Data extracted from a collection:
# # #
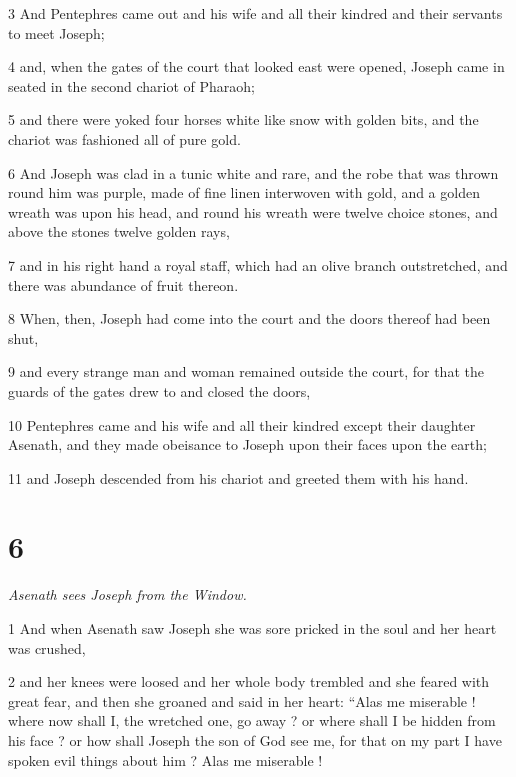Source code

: \par 3 And Pentephres came out and his wife and all their kindred and their servants to meet Joseph; 

\par 4 and, when the gates of the court that looked east were opened, Joseph came in seated in the second chariot of Pharaoh; 

\par 5 and there were yoked four horses white like snow with golden bits, and the chariot was fashioned all of pure gold. 

\par 6 And Joseph was clad in a tunic white and rare, and the robe that was thrown round him was purple, made of fine linen interwoven with gold, and a golden wreath was upon his head, and round his wreath were twelve choice stones, and above the stones twelve golden rays, 

\par 7 and in his right hand a royal staff, which had an olive branch outstretched, and there was abundance of fruit thereon. 

\par 8 When, then, Joseph had come into the court and the doors thereof had been shut, 

\par 9 and every strange man and woman remained outside the court, for that the guards of the gates drew to and closed the doors, 

\par 10 Pentephres came and his wife and all their kindred except their daughter Asenath, and they made obeisance to Joseph upon their faces upon the earth; 

\par 11 and Joseph descended from his chariot and greeted them with his hand. 

\chapter{6}

\textit{Asenath sees Joseph from the Window.}

\par 1 And when Asenath saw Joseph she was sore pricked in the soul and her heart was crushed, 

\par 2 and her knees were loosed and her whole body trembled and she feared with great fear, and then she groaned and said in her heart: “Alas me miserable ! where now shall I, the wretched one, go away ? or where shall I be hidden from his face ? or how shall Joseph the son of God see me, for that on my part I have spoken evil things about him ? Alas me miserable !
# # #
EXERCISE.
Your answer should be a precise transcript of the entries, minus the pictures.

OUTPUT.
Source code

: \par 3 And Pentephres came out and his wife and all their kindred and their servants to meet Joseph; 

\par 4 and, when the gates of the court that looked east were opened, Joseph came in seated in the second chariot of Pharaoh; 

\par 5 and there were yoked four horses white like snow with golden bits, and the chariot was fashioned all of pure gold. 

\par 6 And Joseph was clad in a tunic white and rare, and the robe that was thrown round him was purple, made of fine linen interwoven with gold, and a golden wreath was upon his head, and round his wreath were twelve choice stones, and above the stones twelve golden rays, 

\par 7 and in his right hand a royal staff, which had an olive branch outstretched, and there was abundance of fruit thereon. 

\par 8 When, then, Joseph had come into the court and the doors thereof had been shut, 

\par 9 and every strange man and woman remained outside the court, for that the guards of the gates drew to and closed the doors, 

\par 10 Pentephres came and his wife and all their kindred except their daughter Asenath, and they made obeisance to Joseph upon their faces upon the earth; 

\par 11 and Joseph descended from his chariot and greeted them with his hand. 

\chapter{6}

\textit{Asenath sees Joseph from the Window.}

\par 1 And when Asenath saw Joseph she was sore pricked in the soul and her heart was crushed, 

\par 2 and her knees were loosed and her whole body trembled and she feared with great fear, and then she groaned and said in her heart: “Alas me miserable ! where now shall I, the wretched one, go away ? or where shall I be hidden from his face ? or how shall Joseph the son of God see me, for that on my part I have spoken evil things about him ? Alas me miserable !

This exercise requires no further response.